Trypanosoma cruzi uses various mechanisms of infection to access humans. Since 1967, food contaminated with metacyclic trypomastigotes has triggered several outbreaks of acute infection of Chagas disease by oral transmission. Follow-up studies to assess the effectiveness of anti-parasitic treatment of oral outbreaks are rather scarce. Here, we report a 10-year laboratory follow-up using parasitological, serological, and molecular tests of 106 individuals infected in 2007 of the largest known outbreak of orally transmitted Chagas disease, which occurred in Caracas city, Venezuela. Before treatment (2007), specific IgA, IgM and IgG, were found in 71% (75/106), 90% (95/106) and 100% (106/106), respectively, in addition to 21% (9/43) parasitemia, Complement Mediated Lysis (CML) in 98% (104/106) and 79% (34/43) parasitic DNA for PCR. Blood culture detected parasitemia up to 18 months post-treatment in 6% (6/106) of the patients. In 2017, the original number of cases in the follow-up decreased by 46% and due to the country's economic situation, not all the trials could be carried out in the entire population. During follow-up, IgA and IgM disappeared promptly, with IgM persisting in 19% (20/104) of the patients three years after treatment. The anti-T. cruzi IgG remained positive 10 years later in 41% (20/49) of the individuals evaluated. CML remained positive seven years later in 79% (65/82) of the cases. PCR positive cases decreased after treatment but progressively recovered, being positive in 69% (32/46) of the individuals evaluated in 2017. The group of children (under 18 years of age) showed the highest PCR positivity with 76% (26/34) of the cases, but their parasitic load tended to diminish, while in adults the parasitic load regained their initial values. The simultaneous evaluation of serological tests and PCR of the patients allowed us to separate patients among responders and non-responders to the anti-parasitic treatment, and this information prompted us to apply a second anti-parasitic treatment in the group of non-responders. In this population not subjected to the like lihood of re-infection, adult patients were more likely to be non-responders when compared to children. These results suggest that rigorous laboratory follow-up with T. cruzi infectious biomarkers is essential to detect cases of parasite persistence.

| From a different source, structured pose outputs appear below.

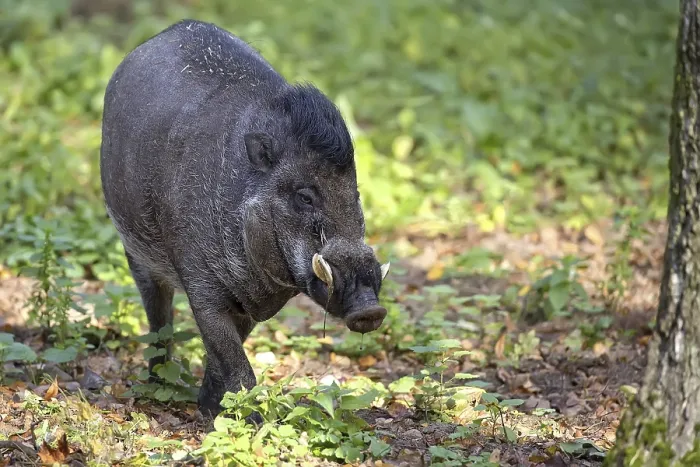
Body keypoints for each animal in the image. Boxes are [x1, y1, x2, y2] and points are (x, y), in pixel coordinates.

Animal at [99, 19, 390, 418]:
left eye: (356, 194)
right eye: (304, 196)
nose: (370, 309)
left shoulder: (252, 304)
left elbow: (228, 349)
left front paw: (211, 409)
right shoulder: (200, 283)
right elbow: (234, 360)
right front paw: (244, 419)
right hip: (134, 251)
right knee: (158, 316)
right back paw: (157, 382)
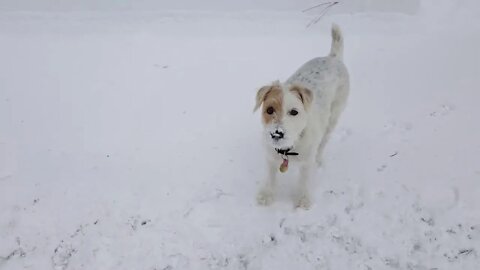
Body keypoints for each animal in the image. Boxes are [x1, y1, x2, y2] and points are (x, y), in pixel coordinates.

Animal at [255, 24, 348, 209]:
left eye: (294, 112)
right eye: (269, 110)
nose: (277, 134)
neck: (289, 148)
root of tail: (333, 58)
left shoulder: (306, 164)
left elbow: (304, 181)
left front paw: (303, 199)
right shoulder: (270, 158)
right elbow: (270, 177)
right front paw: (266, 195)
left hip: (333, 118)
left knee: (323, 143)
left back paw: (319, 160)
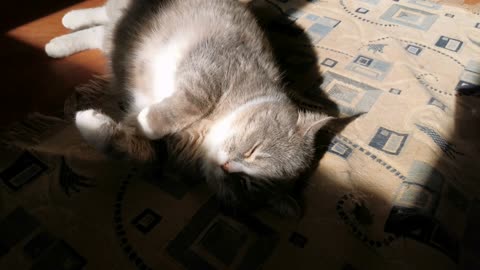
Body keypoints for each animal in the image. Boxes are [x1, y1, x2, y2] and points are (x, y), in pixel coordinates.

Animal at [47, 0, 336, 215]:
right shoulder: (211, 70)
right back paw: (68, 23)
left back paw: (61, 39)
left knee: (102, 32)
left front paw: (96, 122)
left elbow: (132, 150)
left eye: (245, 184)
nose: (227, 167)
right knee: (104, 14)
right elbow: (192, 100)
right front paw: (147, 120)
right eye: (254, 150)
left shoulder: (162, 155)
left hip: (118, 36)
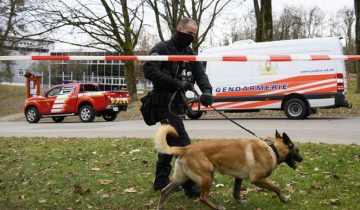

克氏锥虫通过多种感染机制进入人体。自 1967 年以来,食物中被污染的循环型锥鞭毛体已引发了几起因口服途径传播的恰加斯病急性感染的爆发。对于口服爆发的寄生虫治疗效果的后续研究相当稀缺。在这里,我们报告了一项为期 10 年的实验室随访,使用寄生虫学、血清学和分子检测,对 2007 年在委内瑞拉加拉加斯市发生的最大规模的已知经口传播恰加斯病爆发中感染的 106 名个体进行了检测。在治疗前(2007 年),71%(75/106)、90%(95/106)和 100%(106/106)的个体分别检测到特异性 IgA、IgM 和 IgG,此外还有 21%(9/43)的个体检测到寄生虫血症,98%(104/106)和 79%(34/43)的个体检测到 PCR 寄生虫 DNA 的补体介导的溶解(CML)。在治疗后 6%(6/106)的患者中,血液培养可检测到长达 18 个月的寄生虫血症。2017 年,随访中的原始病例数量减少了 46%,并且由于该国的经济状况,并非所有试验都能在整个人群中进行。在随访期间,IgA 和 IgM 迅速消失,IgM 在治疗后三年仍持续存在于 19%(20/104)的患者中。10 年后,在 41%(20/49)的个体中仍可检测到抗 T. cruzi IgG 呈阳性。CML 在 79%(65/82)的病例中仍为阳性,七年后。治疗后,PCR 阳性病例减少,但逐渐恢复,在 2017 年评估的 46%(32/46)个体中呈阳性。儿童组(18 岁以下)的 PCR 阳性率最高,为 76%(26/34),但寄生虫负荷趋于减少,而成年人的寄生虫负荷则恢复到初始值。对患者进行血清学检测和 PCR 的同时评估,使我们能够将对寄生虫治疗有反应和无反应的患者分开,这些信息促使我们在无反应组中应用第二种寄生虫治疗。在这群未再次感染的人群中,与儿童相比,成年患者更有可能对寄生虫治疗无反应。这些结果表明,使用克氏锥虫感染性生物标志物进行严格的实验室随访对于检测寄生虫持续存在至关重要。